Another unnamed source said, “It wasn’t Raj’s fault, he was the wrong man in the wrong place at the wrong time.
“And who pays the price? We do.
“We now have a Tory MP who knows nothing about politics, who won’t be effective because the Tories don’t have a base here and no clout in parliament, and that’s Labour’s fault.
“My party was absent, they didn’t send any big names to Leicester East, instead they concentrated on places where Muslims threatened them, and look what happened.
“You just need to look at what happened in Birmingham [Perry Barr], Khalid [Mahmood] got his arse handed to him by someone who supported Palestine.”
Gaza factor
The new justice secretary, Shabana Mahmood, MP for Birmingham Ladywood also survived a scare from Akhmed Yakoob.
Yakoob caused political tremors in the West Midlands, coming third in the mayoral election after scoring almost 70,000 votes.
Labour just scraped in, ousting Tory Andy Street.

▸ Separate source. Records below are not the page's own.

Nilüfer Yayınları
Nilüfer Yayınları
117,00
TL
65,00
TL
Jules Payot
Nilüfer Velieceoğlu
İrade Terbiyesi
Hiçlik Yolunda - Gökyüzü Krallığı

Yakoob campaigned on Gaza and Kashmir, and voiced support for pro-Khalistan figures.
Back in Leicester East, and the businessman Jaffer Kapasi said he had noticed a shift towards people voting for candidates who shared the same religious beliefs.
“Leicester has always maintained a harmonious relationship over so many years,” he said.

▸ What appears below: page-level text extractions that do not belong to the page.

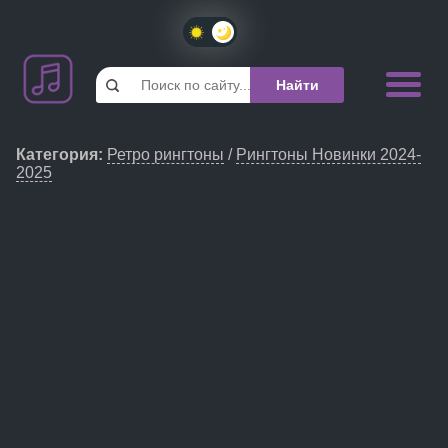
Категория
:
Ретро рингтоны
/
Рингтоны Новинки 2024-
2025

“Faith was at a different level, and politics at a different level.
“"It's completely wrong to vote on religious lines.
“You [should] vote for a person's skills and what they can provide to the wider community, and how they can deal with issues which we have, unemployment, health, and there's so many inequalities in this country, rather than faith as a main basis.”
But the former MP, Claudia Webbe dismissed the idea that the election results in her former constituency was based on religion.
Claudia Webbe (Photo by Leon Neal/Getty Images)
Yet she said that despite concerns over the cost-of-living crisis, zero-hour contracts, the clothing firm Boohoo leaving the city and housing problems, the biggest talking point was the war between Israel and Palestine.
“They didn't think that I jumped on the bandwagon,” Webbe told Eastern Eye. “What they saw was that I've consistently raised issues that mattered to people living here, humanitarian issues abroad which matter to people living here.
“So, people remember that I was outspoken on the issue of Indian farmers and what happened in with regards to Indian farms, I was also outspoken on that when others weren't.
“People were also aware that I've been outspoken on the issue of Yemen for some time, so there was a consistent pattern that people saw in what I was doing.
“So, they didn't just talk about my work in relation to Gaza, but also all the other causes that I'd stood up for and that was very important.”
All the sources we spoke with were shocked that a south Asian would stand for Reform UK on a ticket of anti-immigration.
In the event, Raj Solanki polled 2,611 or 5.6 per cent of the total ballot, and this means he keeps his £500 deposit.
“The Tory voters voted Tory because the only alternative for the Tory voters was Reform,” said Webbe.
“If Reform had a different candidate, the Tories would have had fewer votes.
“They didn't want to vote for the Reform candidate because he had a south Asian name, and that's what I was hearing in those particular pockets.”